───── The data ─────

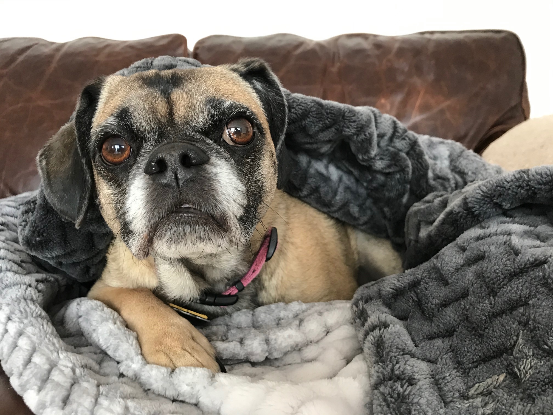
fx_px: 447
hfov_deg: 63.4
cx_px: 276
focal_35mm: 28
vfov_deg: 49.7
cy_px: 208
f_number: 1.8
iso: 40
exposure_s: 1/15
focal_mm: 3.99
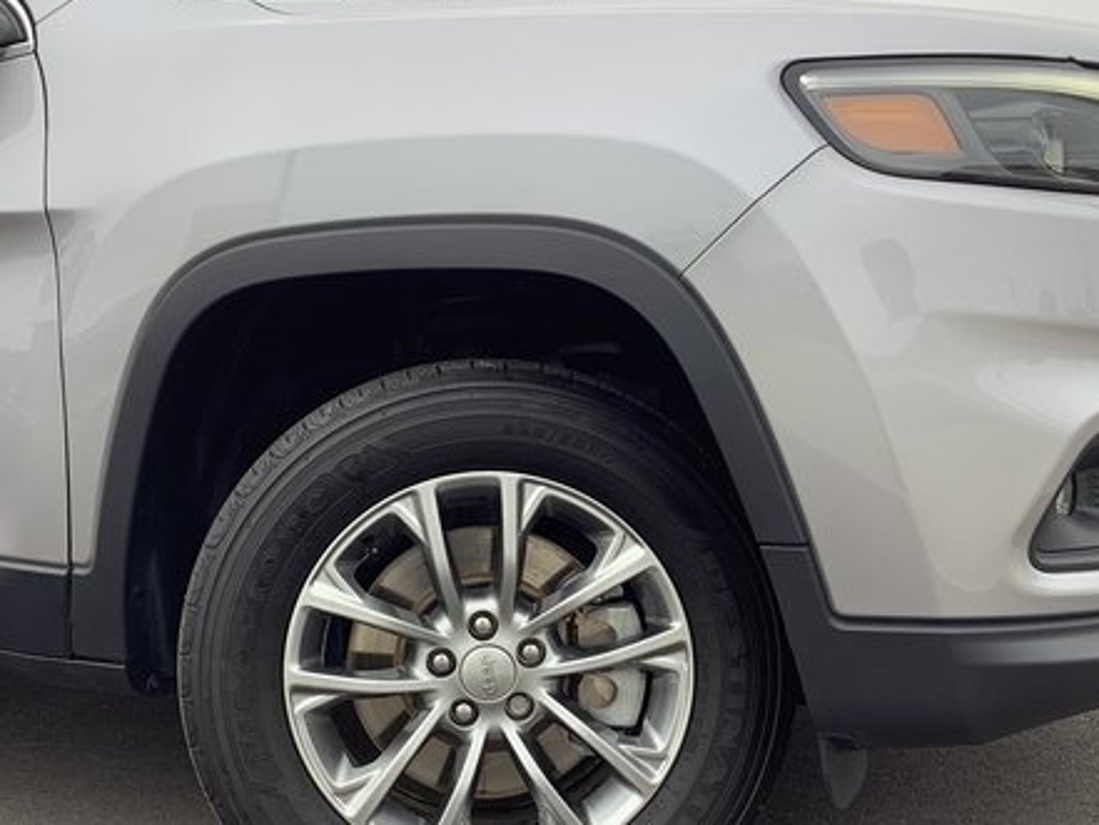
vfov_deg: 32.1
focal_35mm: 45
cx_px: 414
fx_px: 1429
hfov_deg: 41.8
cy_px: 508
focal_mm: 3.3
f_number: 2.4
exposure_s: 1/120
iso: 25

─────

Word for word, restate all of the material above except its pictures.

fx_px: 447
hfov_deg: 63.4
cx_px: 276
focal_35mm: 28
vfov_deg: 49.7
cy_px: 208
f_number: 1.8
iso: 40
exposure_s: 1/15
focal_mm: 3.99
vfov_deg: 32.1
focal_35mm: 45
cx_px: 414
fx_px: 1429
hfov_deg: 41.8
cy_px: 508
focal_mm: 3.3
f_number: 2.4
exposure_s: 1/120
iso: 25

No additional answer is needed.